Over the past six months we have been working with the reliability and maintenance organization within a large oil and gas client to build out their Master Equipment List (MEL). Like many asset-intensive organizations, they have implemented an Enterprise Asset Management (EAM) tool to give them visibility and control over their capital equipment to optimize their maintenance strategies, reduce operating costs, and better manage their workforce and spare parts inventories. The challenge is that the software tool was implemented many years after the assets were constructed/procured. The data – the MEL – has to be built. Achieving the benefits of an EAM tool rely on a complete and detailed MEL populated with all critical pieces of information – type of equipment, manufacturer, model, serial number, vendor, criticality, spare parts listings.
The project sounded quite straightforward when we provided the bid. Find the missing data – major things like manufacturer, model, serial numbers, vendor information, purchase orders – for their offshore equipment and populate the Enterprise Asset Management (EAM) tool. At Sullexis, we are data experts. We know how to merge it, scrub it, format it, load it. We are accustomed to pulling data from a complex array of sources and defining a common model. We know how to develop extract, transform and load (ETL) routines. We know a lot about EAM tools, reliability and maintenance strategies, and the oil and gas industry. This seemed like a very simple request.
But it wasn’t. We have been working to find data on assets that were built/procured 10+ years ago. The POs are not clear, the vendor documentation is inconsistent and few of the people who worked on these original projects are still in the same roles. There were many companies involved in these large projects. The concept of “information management” didn’t really exist 10 years ago in any of these companies. Because the equipment is offshore, it is not feasible to actually walk down the information. We needed to find the original data sources.
And thus began our role as a private detective agency. We began a series of interviews to reconstruct the creation of these offshore platforms. Who did the design work? Who did the procurement? What artifacts were produced in those activities? Who did they transition their data and documents to? How was the equipment commissioned and who was responsible? Who were the vendors to build the skid packages? How was documentation stored in the shared drives and/or in document control? These interviews often begin “Where were you in 2005 when this platform was in the design phase?” and continue to “Do you know the location of any data or documentation related to this equipment? If so, where did you last see it?”
In this interview process, we have encountered the full spectrum of interviewees. The eager to help, but know nothing. The reticent types who respond to an essay question with a yes/no answer. The naysayers who just laugh and say it is an impossible task and we should give up now. The naysayers also like to spend most of the meeting time explaining all the reasons why we will fail and why every other team has failed in this endeavor, which actually makes them helpful as we frantically take notes of every previous mistake to ensure we don’t repeat them. And finally, after we relentlessly pursue meetings with every possible person who might be able to help us, we stumble across a few genuinely knowledgeable people with an actual memory who help us.

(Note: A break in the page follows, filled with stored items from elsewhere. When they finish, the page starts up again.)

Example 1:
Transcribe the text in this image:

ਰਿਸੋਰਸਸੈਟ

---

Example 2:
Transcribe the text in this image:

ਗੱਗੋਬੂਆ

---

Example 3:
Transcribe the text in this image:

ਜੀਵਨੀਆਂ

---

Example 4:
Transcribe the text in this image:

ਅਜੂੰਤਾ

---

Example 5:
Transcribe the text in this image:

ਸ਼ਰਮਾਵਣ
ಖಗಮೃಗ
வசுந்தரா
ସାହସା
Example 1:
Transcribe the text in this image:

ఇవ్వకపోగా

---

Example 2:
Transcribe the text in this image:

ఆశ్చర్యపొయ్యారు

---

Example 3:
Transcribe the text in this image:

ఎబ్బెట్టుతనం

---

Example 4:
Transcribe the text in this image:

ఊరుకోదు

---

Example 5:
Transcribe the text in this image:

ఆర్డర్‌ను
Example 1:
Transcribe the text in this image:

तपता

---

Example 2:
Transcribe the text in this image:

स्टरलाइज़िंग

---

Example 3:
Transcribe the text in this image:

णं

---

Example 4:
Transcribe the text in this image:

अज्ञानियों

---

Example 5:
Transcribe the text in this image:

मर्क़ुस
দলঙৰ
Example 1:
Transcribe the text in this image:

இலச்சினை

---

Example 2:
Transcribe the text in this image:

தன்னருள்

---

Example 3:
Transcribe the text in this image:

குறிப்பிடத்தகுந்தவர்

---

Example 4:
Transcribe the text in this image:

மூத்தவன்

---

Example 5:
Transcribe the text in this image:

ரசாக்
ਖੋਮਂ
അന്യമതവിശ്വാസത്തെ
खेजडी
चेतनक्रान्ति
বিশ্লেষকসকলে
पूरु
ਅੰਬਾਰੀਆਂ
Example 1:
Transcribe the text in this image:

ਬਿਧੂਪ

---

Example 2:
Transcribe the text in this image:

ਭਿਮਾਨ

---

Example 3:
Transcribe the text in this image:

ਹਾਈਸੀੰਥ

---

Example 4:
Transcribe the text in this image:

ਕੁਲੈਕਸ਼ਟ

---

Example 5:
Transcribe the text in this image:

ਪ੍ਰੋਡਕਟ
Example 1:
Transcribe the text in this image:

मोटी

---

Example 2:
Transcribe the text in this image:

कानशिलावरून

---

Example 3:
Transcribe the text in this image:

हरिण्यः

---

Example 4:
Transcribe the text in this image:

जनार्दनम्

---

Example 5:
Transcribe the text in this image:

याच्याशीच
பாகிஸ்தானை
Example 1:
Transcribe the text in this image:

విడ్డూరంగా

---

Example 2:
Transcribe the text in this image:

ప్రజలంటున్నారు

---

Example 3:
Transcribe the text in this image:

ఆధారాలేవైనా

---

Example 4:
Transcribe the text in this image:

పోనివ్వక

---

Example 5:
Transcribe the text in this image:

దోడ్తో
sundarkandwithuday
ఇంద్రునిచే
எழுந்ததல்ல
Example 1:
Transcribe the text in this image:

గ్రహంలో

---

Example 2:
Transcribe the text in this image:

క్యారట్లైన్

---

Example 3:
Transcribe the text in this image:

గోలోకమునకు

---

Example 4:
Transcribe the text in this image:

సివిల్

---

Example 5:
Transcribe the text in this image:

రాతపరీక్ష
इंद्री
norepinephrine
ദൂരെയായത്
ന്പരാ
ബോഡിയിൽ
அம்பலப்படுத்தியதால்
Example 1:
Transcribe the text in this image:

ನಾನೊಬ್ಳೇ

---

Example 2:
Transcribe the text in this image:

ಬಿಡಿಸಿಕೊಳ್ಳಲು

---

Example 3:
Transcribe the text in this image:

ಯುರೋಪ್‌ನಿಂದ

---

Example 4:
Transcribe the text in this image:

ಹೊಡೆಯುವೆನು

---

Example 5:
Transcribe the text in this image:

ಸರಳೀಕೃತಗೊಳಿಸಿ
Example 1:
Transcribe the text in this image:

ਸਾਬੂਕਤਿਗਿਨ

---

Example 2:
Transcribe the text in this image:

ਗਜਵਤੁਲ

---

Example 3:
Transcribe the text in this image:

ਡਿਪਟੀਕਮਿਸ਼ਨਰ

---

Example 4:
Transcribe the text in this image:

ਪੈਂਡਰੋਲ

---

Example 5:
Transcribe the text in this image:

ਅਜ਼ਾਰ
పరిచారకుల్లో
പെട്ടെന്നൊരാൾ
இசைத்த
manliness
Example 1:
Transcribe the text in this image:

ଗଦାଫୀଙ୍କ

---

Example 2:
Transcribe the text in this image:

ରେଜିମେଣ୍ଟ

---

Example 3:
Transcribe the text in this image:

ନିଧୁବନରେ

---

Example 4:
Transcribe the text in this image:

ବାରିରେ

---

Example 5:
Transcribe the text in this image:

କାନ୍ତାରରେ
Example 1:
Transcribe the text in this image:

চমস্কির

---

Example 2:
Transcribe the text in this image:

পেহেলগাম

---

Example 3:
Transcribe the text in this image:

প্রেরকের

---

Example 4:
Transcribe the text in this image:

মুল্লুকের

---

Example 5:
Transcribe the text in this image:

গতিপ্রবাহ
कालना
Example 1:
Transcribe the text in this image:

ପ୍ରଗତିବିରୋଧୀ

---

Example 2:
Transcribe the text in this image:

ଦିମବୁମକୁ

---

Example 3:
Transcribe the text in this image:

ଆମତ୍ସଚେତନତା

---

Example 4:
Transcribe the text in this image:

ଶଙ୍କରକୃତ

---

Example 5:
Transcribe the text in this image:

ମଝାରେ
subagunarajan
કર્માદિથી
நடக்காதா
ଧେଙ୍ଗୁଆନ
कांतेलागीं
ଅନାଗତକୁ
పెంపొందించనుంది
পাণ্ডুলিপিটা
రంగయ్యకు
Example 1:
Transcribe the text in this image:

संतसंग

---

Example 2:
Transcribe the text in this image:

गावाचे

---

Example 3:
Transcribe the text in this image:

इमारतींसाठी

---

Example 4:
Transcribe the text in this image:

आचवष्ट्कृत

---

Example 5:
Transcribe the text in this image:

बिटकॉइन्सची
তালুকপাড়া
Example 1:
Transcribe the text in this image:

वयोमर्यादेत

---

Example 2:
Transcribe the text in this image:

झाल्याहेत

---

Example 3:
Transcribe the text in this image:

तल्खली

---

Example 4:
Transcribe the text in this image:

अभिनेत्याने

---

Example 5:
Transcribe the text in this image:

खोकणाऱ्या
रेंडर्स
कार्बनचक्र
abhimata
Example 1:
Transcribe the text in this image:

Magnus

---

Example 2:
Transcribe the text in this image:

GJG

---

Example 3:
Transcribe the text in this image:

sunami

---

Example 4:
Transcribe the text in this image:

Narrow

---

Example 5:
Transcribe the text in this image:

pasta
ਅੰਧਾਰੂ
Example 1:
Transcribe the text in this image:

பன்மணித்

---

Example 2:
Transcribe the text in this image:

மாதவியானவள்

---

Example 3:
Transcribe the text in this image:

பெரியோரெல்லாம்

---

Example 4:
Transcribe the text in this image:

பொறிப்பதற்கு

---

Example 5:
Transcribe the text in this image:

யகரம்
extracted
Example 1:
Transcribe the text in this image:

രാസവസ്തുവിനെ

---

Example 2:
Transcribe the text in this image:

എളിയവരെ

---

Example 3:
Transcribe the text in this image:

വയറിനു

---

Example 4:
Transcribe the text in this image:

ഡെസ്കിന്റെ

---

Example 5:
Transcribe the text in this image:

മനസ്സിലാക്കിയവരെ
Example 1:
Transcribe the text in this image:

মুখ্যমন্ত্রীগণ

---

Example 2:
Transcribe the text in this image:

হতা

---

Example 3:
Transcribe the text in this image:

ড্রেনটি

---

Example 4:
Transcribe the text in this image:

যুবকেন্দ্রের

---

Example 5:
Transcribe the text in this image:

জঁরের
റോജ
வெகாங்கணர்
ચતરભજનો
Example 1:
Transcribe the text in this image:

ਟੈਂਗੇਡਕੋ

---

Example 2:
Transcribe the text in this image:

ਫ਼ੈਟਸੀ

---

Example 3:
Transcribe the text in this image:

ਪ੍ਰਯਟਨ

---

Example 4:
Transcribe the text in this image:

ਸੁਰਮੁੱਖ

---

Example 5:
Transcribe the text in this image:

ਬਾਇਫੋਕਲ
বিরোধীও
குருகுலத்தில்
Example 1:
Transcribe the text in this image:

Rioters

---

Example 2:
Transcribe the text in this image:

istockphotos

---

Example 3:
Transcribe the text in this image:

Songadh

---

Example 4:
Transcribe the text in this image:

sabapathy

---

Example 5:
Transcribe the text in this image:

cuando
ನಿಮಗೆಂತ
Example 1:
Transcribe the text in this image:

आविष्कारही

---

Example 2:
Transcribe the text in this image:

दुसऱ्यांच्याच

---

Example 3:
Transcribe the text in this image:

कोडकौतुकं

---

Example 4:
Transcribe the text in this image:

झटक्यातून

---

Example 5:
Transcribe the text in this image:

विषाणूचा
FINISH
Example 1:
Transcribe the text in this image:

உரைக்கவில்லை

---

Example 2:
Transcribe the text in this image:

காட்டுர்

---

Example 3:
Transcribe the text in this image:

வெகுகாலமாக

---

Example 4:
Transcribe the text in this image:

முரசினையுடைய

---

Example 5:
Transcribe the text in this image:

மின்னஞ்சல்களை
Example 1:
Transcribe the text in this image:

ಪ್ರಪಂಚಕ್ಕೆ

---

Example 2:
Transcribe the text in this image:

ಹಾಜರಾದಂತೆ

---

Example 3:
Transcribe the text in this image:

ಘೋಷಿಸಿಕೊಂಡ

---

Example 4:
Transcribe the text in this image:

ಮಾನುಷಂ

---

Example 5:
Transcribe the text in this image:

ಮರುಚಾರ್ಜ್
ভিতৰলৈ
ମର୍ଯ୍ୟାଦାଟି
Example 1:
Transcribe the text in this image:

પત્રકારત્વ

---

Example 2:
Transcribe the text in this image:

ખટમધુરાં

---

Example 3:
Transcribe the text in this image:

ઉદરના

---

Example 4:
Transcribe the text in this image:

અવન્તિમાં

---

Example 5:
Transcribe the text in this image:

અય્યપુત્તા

Through these interviews, we were able to identify a set of systems that contained a small piece of the overall puzzle we needed to assemble. The final data sets had to come from the documentation. And it was massive. Our team has had to filter through 100,000+ documents. Some of these documents are 1,000s of pages long and are typically low quality scanned PDFs that are not searchable and not well indexed. Some are even hand-written – and we’re not planning to give any gold stars to this team for penmanship. We had to manually review these documents to capture the relevant equipment data into spreadsheets to feed our data analysis team.
But our persistent reverse engineering of a set of major projects over a decade ago is paying off. We are succeeding. We have already identified over 40,000 sets of equipment data, and we have started the spare parts phase of the project. And – music to a consultant’s and a client’s ear – we are on track to meet our original budget and timeline.
If your organization needs help to define your MEL as part of an Enterprise Asset Management implementation, make sure your data team includes some private detectives.